For instance, for the past couple of days, she has sung the alphabet song with an alternative ending. You know the one: “A B C D E F G, H I J K LMNOP, Q R S, T U V, W X, Y and Z.” Only, at this point, she switches to “Twinkle, Twinkle” with “How I wonder what you are, up above the world so high, like a diamond in the sky.” The melody follows; it sounds like a continuation of the alphabet song. What I find so appealing about it (other than the fact that there is pure joy in listening to a two-year-old sing) is that it’s a hypertextual maneuver (a protologic of new media, no?) and an unexpected comment on the early development of alphabetic literacy . I’m not prepared to get into Chomsky and Pinker (as I think through this), but I like the way the lyrical crossover introduces a layer of accidental meaning, very much the sort of thing underscored in new media composing. The melody carries, but the alphabet is recontexualized in seemingly earnest curiosity, abstraction, and symbology–for me an illuminating glimpse of Is. enjoying anti-gravity in the “galaxy of signifiers.”

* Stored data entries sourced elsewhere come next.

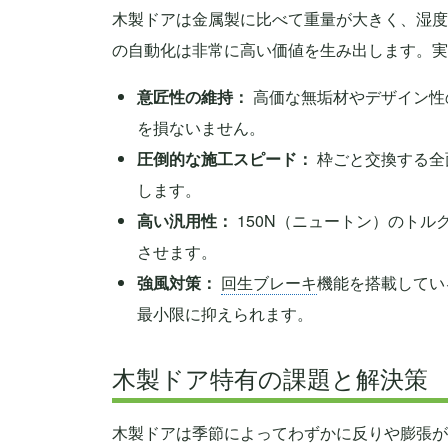
木製ドアは金属製に比べて重量が大きく、湿度
の自動化は非常に高い価値を生み出します。実
意匠性の維持：
高価な無垢材やデザイン性
を損ないません。
圧倒的な施工スピード：
枠ごと交換する全
します。
高い汎用性：
150N（ニュートン）のト
させます。
強風対策：
回生ブレーキ
機能を搭載してい
最小限に抑えられます。
木製ドア特有の課題と解決策
木製ドアは季節によってわずかに反りや膨張が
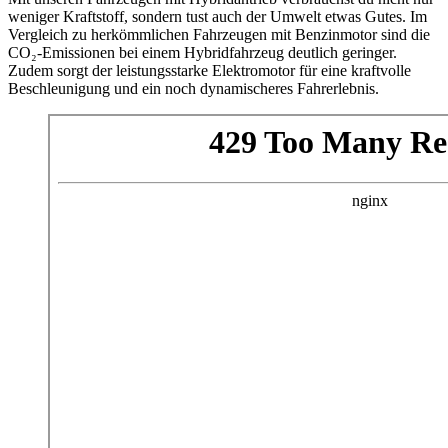
weniger Kraftstoff, sondern tust auch der Umwelt etwas Gutes. Im
Vergleich zu herkömmlichen Fahrzeugen mit Benzinmotor sind die
CO₂-Emissionen bei einem Hybridfahrzeug deutlich geringer.
Zudem sorgt der leistungsstarke Elektromotor für eine kraftvolle
Beschleunigung und ein noch dynamischeres Fahrerlebnis.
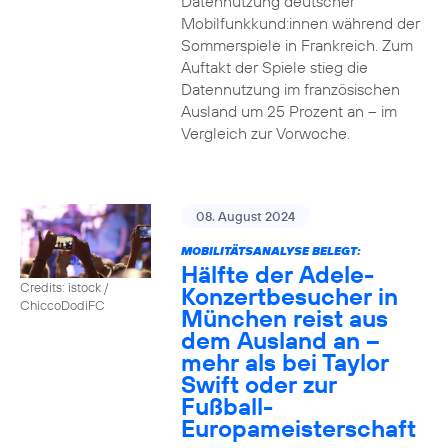
Datennutzung deutscher
Mobilfunkkund:innen während der
Sommerspiele in Frankreich. Zum
Auftakt der Spiele stieg die
Datennutzung im französischen
Ausland um 25 Prozent an – im
Vergleich zur Vorwoche.
08. August 2024
MOBILITÄTSANALYSE BELEGT:
Hälfte der Adele-
Credits: istock /
Konzertbesucher in
ChiccoDodiFC
München reist aus
dem Ausland an –
mehr als bei Taylor
Swift oder zur
Fußball-
Europameisterschaft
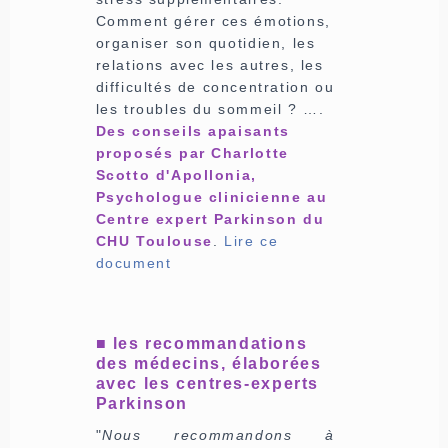
Comment gérer ces émotions,
organiser son quotidien, les
relations avec les autres, les
difficultés de concentration ou
les troubles du sommeil ? ….
Des conseils apaisants
proposés par Charlotte
Scotto d'Apollonia,
Psychologue clinicienne au
Centre expert Parkinson du
CHU Toulouse
.
Lire ce
document
■ les recommandations
des médecins, élaborées
avec les centres-experts
Parkinson
"
Nous recommandons à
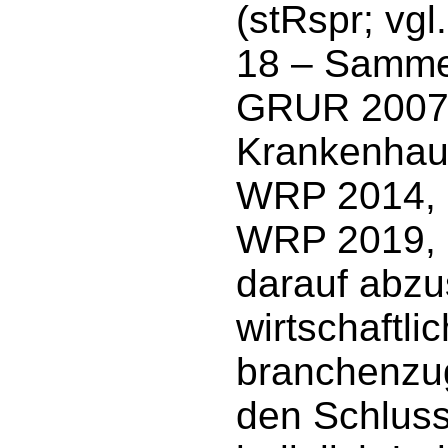
(stRspr; vg
18 – Sammel
GRUR 2007,
Krankenhau
WRP 2014, 
WRP 2019, 90
darauf abzu
wirtschaftl
branchenzug
den Schluss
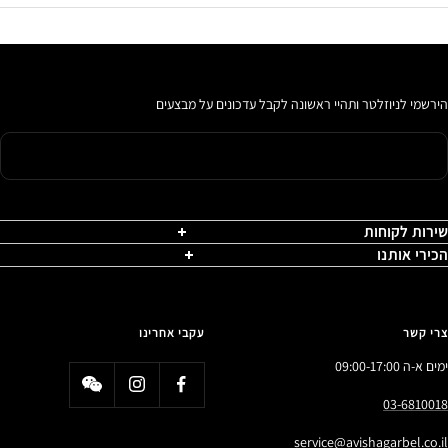
הירשמי לניוזלטר ותהיי ראשונה לקבל עדכונים על מבצעים
שירות לקוחות
הכירי אותנו
צרי קשר
עקבי אחרינו
ימים א-ה 09:00-17:00
03-6810018
service@avishagarbel.co.il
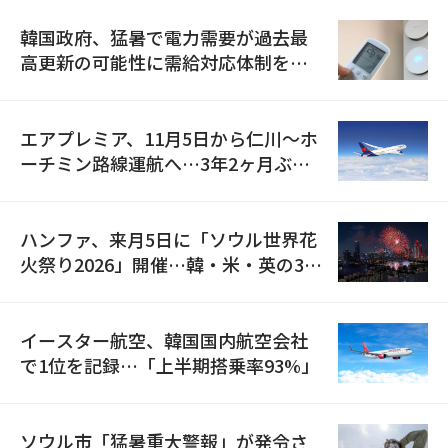
韓国政府、猛暑で電力需要が過去最
高更新の可能性に需給対応体制を点
検
エアプレミア、11月5日から仁川〜ホ
ーチミン路線運航へ…3年2ヶ月ぶり
の再開
ハンファ、来月5日に「ソウル世界花
火祭り2026」開催…韓・米・英の3カ
国が参加
イースター航空、韓国国内航空会社
で1位を記録…「上半期搭乗率93%」
ソウル市「猛暑重大警報」が発令さ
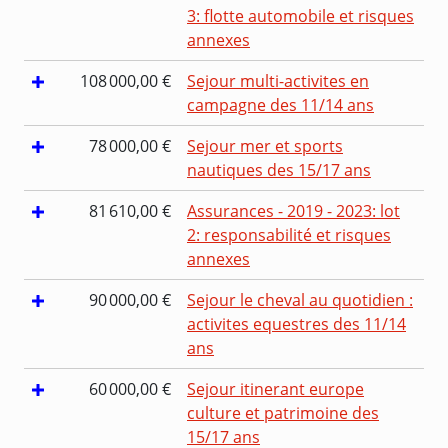
3: flotte automobile et risques
annexes
108 000,00 €
Sejour multi-activites en
campagne des 11/14 ans
78 000,00 €
Sejour mer et sports
nautiques des 15/17 ans
81 610,00 €
Assurances - 2019 - 2023: lot
2: responsabilité et risques
annexes
90 000,00 €
Sejour le cheval au quotidien :
activites equestres des 11/14
ans
60 000,00 €
Sejour itinerant europe
culture et patrimoine des
15/17 ans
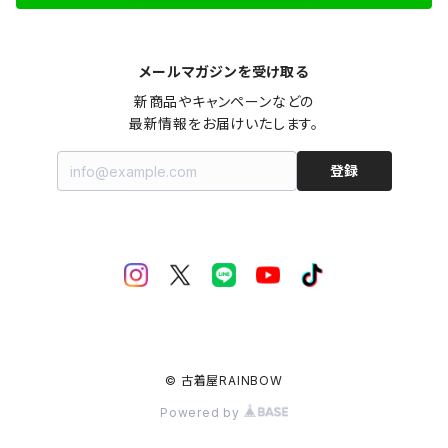
メールマガジンを受け取る
新商品やキャンペーンなどの

最新情報をお届けいたします。
登録
© 古着屋RAINBOW
Powered by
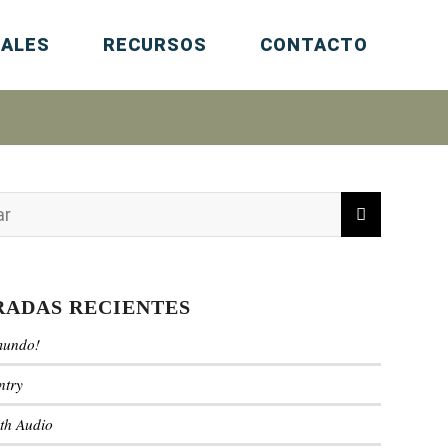
IALES
RECURSOS
CONTACTO
RADAS RECIENTES
mundo!
ntry
ith Audio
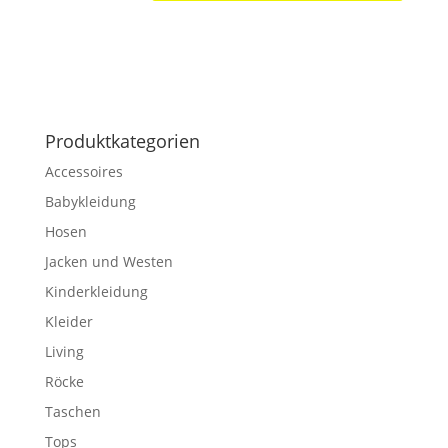
Produktkategorien
Accessoires
Babykleidung
Hosen
Jacken und Westen
Kinderkleidung
Kleider
Living
Röcke
Taschen
Tops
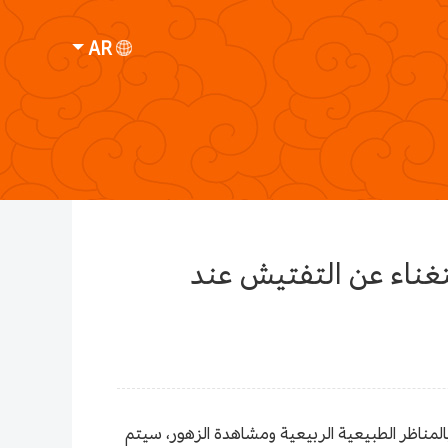
AR
غناء عن التفتيش عند
المناظر الطبيعية الربيعية ومشاهدة الزهور، سيتم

Back on the ground: Yesterday we were out on an errand, in a store, and, after a someone (dark hair, pointy hat) walked past us, Is. loudly asked, “Was that a witch?” D. and I had a similar response: carry on, then out of earshot explain that, no, in fact it was just some other patron, and that we’d have a longer discussion of Ahmed and interpellation when we got to the car. Of course, I also had to explain to her that if, by chance, it was a witch, shouting out the question in open public put all of us at risk of being turned into toads or worse. This is, after all, the more compelling reason for why not to call explicit attention to any of the specters out and about in late October, yeah?